Ingersoll, who lives two blocks off South Street with her family, was hired after the group’s longtime director stepped down last year. She’s the right person to move the district ahead, Milan said.

“I think this is a moment where we can get back to where we used to be and Eleanor is the one who can steer the ship.”

The cans could still be removed

Mark Squilla, who represents the district on City Council, said some of the cans could still be removed in the future if residents and business owners keep abusing them. He said he’ll work with the district to see if costs could be reduced by partnering with the city for some services.

“It’s a work in progress,” Squilla said. “What the district is trying to do is educate people what those cans are really for, which is street trash.”

Ingersoll, who most recently headed the Queen Village neighbors group, said she began confronting short dumpers before she was officially on the clock. Like a man she recently approached while walking her dog, who was removing boxed recycling from a bin so he could fit his two bags of household trash, she said.

“He cut me off with a stream of expletives,” Ingersoll said.

On her first day at the district, Ingersoll wore gloves to dig through bags of household trash left near South Street bins. Finding mail in the bags, she reported three offenders to the police, who can issue warnings and citations.

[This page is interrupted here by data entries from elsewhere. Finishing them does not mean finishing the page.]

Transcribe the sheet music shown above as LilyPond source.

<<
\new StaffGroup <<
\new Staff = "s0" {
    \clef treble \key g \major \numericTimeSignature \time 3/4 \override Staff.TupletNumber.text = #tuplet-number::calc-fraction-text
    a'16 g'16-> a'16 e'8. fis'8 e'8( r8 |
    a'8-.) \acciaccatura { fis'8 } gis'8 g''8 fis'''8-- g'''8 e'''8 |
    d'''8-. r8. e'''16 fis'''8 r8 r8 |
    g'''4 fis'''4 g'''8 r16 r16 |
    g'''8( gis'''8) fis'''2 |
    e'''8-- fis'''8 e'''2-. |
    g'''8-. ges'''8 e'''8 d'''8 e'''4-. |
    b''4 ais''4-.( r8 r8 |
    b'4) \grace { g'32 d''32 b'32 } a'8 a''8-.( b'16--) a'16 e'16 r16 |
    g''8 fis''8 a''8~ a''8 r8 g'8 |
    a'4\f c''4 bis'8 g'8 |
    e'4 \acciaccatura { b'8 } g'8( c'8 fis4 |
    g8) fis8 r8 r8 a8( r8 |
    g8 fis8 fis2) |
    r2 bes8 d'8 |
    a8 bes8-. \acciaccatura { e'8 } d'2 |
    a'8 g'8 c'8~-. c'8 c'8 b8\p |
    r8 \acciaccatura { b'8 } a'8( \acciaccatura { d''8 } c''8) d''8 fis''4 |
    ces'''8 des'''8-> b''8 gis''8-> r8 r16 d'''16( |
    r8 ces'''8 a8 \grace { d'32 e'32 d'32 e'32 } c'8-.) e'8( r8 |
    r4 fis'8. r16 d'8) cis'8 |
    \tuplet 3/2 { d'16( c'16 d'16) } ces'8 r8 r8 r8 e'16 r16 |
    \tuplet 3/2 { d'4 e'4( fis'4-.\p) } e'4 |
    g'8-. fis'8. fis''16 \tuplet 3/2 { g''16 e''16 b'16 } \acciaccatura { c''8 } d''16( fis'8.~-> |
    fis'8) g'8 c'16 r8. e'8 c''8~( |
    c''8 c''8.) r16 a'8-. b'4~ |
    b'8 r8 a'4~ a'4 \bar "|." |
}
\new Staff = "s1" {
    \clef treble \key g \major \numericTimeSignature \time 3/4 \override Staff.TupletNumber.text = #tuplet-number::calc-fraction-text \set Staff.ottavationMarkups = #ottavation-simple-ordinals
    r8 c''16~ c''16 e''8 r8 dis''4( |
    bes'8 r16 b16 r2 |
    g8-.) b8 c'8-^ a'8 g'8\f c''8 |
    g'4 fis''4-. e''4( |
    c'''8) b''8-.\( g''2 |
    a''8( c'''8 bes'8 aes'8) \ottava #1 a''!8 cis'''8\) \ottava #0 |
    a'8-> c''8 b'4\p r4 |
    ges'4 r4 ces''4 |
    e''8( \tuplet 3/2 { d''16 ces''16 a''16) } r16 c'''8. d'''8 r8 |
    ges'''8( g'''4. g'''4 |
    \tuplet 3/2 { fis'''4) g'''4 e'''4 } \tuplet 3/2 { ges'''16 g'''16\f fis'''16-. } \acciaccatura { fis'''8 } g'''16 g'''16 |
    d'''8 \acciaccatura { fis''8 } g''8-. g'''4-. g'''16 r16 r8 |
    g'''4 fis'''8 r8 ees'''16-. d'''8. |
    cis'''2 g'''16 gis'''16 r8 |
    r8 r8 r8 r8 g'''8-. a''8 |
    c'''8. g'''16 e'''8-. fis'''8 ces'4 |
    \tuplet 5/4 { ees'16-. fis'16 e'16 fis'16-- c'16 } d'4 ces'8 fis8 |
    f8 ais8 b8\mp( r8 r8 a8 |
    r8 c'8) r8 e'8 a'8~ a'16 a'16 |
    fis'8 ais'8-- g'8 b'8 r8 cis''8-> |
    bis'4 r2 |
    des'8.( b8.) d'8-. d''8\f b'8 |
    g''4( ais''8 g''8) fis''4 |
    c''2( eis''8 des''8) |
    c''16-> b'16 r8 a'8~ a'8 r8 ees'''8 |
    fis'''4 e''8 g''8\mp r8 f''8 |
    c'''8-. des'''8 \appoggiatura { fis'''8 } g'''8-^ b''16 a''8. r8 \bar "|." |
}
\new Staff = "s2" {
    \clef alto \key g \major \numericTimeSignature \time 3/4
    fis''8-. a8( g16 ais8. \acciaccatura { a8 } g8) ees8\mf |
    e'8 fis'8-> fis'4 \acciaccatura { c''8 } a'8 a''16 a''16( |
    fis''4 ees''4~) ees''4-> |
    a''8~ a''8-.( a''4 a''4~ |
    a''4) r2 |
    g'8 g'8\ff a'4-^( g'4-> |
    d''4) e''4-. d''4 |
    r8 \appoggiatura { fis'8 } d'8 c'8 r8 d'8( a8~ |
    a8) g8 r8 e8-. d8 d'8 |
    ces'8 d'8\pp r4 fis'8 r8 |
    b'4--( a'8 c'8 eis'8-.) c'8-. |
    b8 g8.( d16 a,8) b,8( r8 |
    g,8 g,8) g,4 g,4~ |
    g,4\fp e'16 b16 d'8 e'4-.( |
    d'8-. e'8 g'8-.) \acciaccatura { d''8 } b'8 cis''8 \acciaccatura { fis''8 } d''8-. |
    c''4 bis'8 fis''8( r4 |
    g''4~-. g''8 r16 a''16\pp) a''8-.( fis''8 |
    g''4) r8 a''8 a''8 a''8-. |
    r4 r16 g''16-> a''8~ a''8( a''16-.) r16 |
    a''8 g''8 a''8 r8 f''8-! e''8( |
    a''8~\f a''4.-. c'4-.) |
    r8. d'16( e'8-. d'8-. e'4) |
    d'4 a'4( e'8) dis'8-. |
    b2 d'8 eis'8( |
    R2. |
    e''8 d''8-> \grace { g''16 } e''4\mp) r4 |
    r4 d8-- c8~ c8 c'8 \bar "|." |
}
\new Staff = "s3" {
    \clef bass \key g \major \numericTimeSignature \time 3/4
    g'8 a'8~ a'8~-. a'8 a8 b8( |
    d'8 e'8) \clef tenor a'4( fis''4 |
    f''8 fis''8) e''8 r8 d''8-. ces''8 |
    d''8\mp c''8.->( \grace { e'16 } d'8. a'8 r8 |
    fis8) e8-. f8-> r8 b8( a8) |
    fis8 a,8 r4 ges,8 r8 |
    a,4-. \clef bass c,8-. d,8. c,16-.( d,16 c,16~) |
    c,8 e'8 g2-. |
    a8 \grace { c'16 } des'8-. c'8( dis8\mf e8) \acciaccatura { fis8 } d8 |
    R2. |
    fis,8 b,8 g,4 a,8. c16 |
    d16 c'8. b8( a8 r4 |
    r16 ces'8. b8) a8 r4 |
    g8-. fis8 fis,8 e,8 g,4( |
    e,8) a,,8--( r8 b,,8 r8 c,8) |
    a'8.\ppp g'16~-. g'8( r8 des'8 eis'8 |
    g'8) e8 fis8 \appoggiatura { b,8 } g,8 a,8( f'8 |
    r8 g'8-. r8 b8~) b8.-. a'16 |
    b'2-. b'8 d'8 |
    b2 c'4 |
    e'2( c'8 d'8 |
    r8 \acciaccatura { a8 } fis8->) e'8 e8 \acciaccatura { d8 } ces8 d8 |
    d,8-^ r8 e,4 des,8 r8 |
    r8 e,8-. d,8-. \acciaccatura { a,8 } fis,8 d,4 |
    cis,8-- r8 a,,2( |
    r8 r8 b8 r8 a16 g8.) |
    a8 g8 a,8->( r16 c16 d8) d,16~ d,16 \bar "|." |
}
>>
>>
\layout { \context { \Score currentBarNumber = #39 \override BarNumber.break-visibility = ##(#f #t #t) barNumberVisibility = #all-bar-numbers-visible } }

Sheis looking into whether the district has been paying for private trash pickup outside its official boundaries and pricing out dumpsters that could cut back on hauling costs. She plans on cracking down on Airbnb owners, who often leave trash festering on the sidewalk outside of collection days.

Despite the blowback, Ingersoll sees the moment as an opportunity. A chance to renew an open dialogue with community members about the challenges facing South Street — and the role the district must play in addressing them. That’s a conversation she said has been lacking in recent years.

“I think there has been a loss of faith,” she said. “My mandate is to foster community among the district, and I am invested in doing just that. I am invested in making it work.”